In Global Food Systems, Diets, and Nutrition: Linking Science, Economics, and Policy, a new textbook published this month by Palgrave Macmillan, authors Jessica Fanzo and Claire Davis of Johns Hopkins University explain how interconnected food systems and policies affect diets and nutrition in high-, middle-, and low-income countries. In tandem with food policy, food systems determine the availability, affordability, and nutritional quality of the food supply, which influences the diets that people are willing and able to consume.
“Global food systems touch on every aspect of society in both positive and negative ways. The challenges facing food systems are critical ones that demand urgent attention. As Covid-19 and climate change are showing, our food systems are fragile and inequitable. The book tackles why that is, and what can be done about it,” said Fanzo, the Bloomberg Distinguished Professor of Global Food Policy and Ethics at Johns Hopkins. “This book is a comprehensive evaluation of how food systems and policy intersect around the world to affect diets and nutrition. By taking a global perspective on food systems and policy, it fills a gap among existing academic textbooks”
Readers will become familiar with both domestic and international food policy processes and actors and be able to critically analyze and debate how policy and science affect diet and nutrition outcomes.
Part I provides an introduction to the key concepts of food systems and food policy. Part II explores the causes and consequences of global malnutrition, assesses the current state of global dietary patterns, and analyzes how various drivers affect food systems, diets, and nutrition. Part III covers the global policy landscape and its influence on diets and nutrition, including policies affecting the food supply chain, food environments, and consumer behavior. Part IV focuses on new challenges to achieve healthy diets for nutrition, addressing the accessibility of diets, sustainable diets amidst the threat of climate change, and new technologies shaping diets and nutrition.
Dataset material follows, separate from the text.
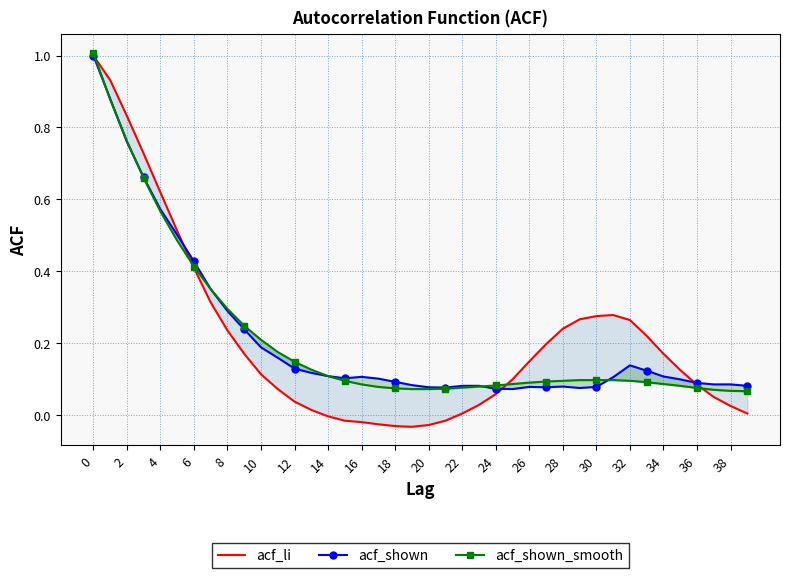

Where do acf_shown_smooth and acf_shown first cross each other?

0 and 2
“Our hope is that this book will help educate the next generation of policymakers, researchers, and public health practitioners and improve their understanding of global food policy processes and actors,” said Davis, a science writer for the Global Food Ethics and Policy Program at the Berman Institute of Bioethics.
Case studies examine experiences from Brazil, South Sudan, Malawi, Ethiopia, Mexico, Chile, India, Denmark, Pacific Island countries, United States, and many other countries from around the world. Additional features include chapter introductions and illustrative figures.
“While students enrolled in public health nutrition and policy courses are our intended audience, many chapters may also interest lay readers who want a deeper dive into food systems and policy,” said Davis.
Jessica Fanzo is the Bloomberg Distinguished Professor of Global Food Policy and Ethics at the Berman Institute of Bioethics, the Bloomberg School of Public Health, and the Nitze School of Advanced International Studies at Johns Hopkins University. She also serves as the Director of Hopkins’ Global Food Policy and Ethics Program, and as Director of Food & Nutrition Security at the JHU Alliance for a Healthier World. From 2017 to 2019, Jessica served as the Co-Chair of the Global Nutrition Report and the UN High Level Panel of Experts on Food Systems and Nutrition. Claire Davis is a Science Writer for the Global Food Ethics and Policy Program. Her work focuses on the relationship between food and diets, human health, and environmental sustainability.